Ex-presidente pode ter armas sob custódia de empresa importadora

Gabriel Rodrigues06 de julho de 2026 às 22:55
Defesa de Bolsonaro explica paradeiro de armas não encontradas

A defesa do ex-presidente Jair Bolsonaro enviou nesta segunda-feira, 6, uma explicativa ao ministro Alexandre de Moraes do Supremo Tribunal Federal (STF) sobre o paradeiro de duas armas registradas no nome do ex-capitão, que não foram localizadas pelo Batalhão de Polícia do Exército de Brasília.

Conforme os advogados, essas armas continuam sob custódia da empresa responsável pela sua importação. No documento, os defensores afirmam que as armas nunca saíram das instalações da empresa, o que justificaria sua permanência ali.

A defesa solicita ao ministro uma orientação sobre como proceder para que as armas sejam entregues à Superintendência Regional da Polícia Federal.

Ainda nesta questão, o comandante do Batalhão de Polícia do Exército, tenente-coronel Caio de Vargas Lisbôa, informou que seis das oito armas que estavam sob sua responsabilidade foram entregues à Polícia Federal. Ele indicou que uma pistola e uma espingarda, listadas na ordem de apreensão do ministro, estão ausentes do batalhão.

As armas não localizadas incluem uma pistola Forjas Taurus (calibre .380) e uma espingarda Maestro Arms Company (calibre 12 GA), ambas com registros regulamentares.

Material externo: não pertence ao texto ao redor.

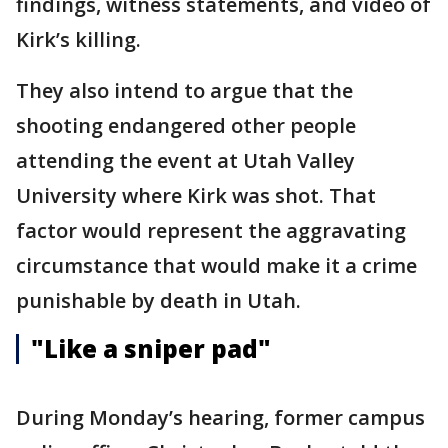
findings, witness statements, and video of
Kirk’s killing.
They also intend to argue that the
shooting endangered other people
attending the event at Utah Valley
University where Kirk was shot. That
factor would represent the aggravating
circumstance that would make it a crime
punishable by death in Utah.
"Like a sniper pad"
During Monday’s hearing, former campus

As decisões do ministro Moraes, que incluem a revogação do Certificado de Registro de Colecionador do ex-presidente para oito das dez armas mencionadas, foram tomadas após a confirmação da prisão domiciliar de Bolsonaro.

Recentemente, uma pistola do ex-presidente foi encontrada no veículo de um militar que faz parte da sua segurança, resultando na abertura de um inquérito pela Polícia Civil do Distrito Federal.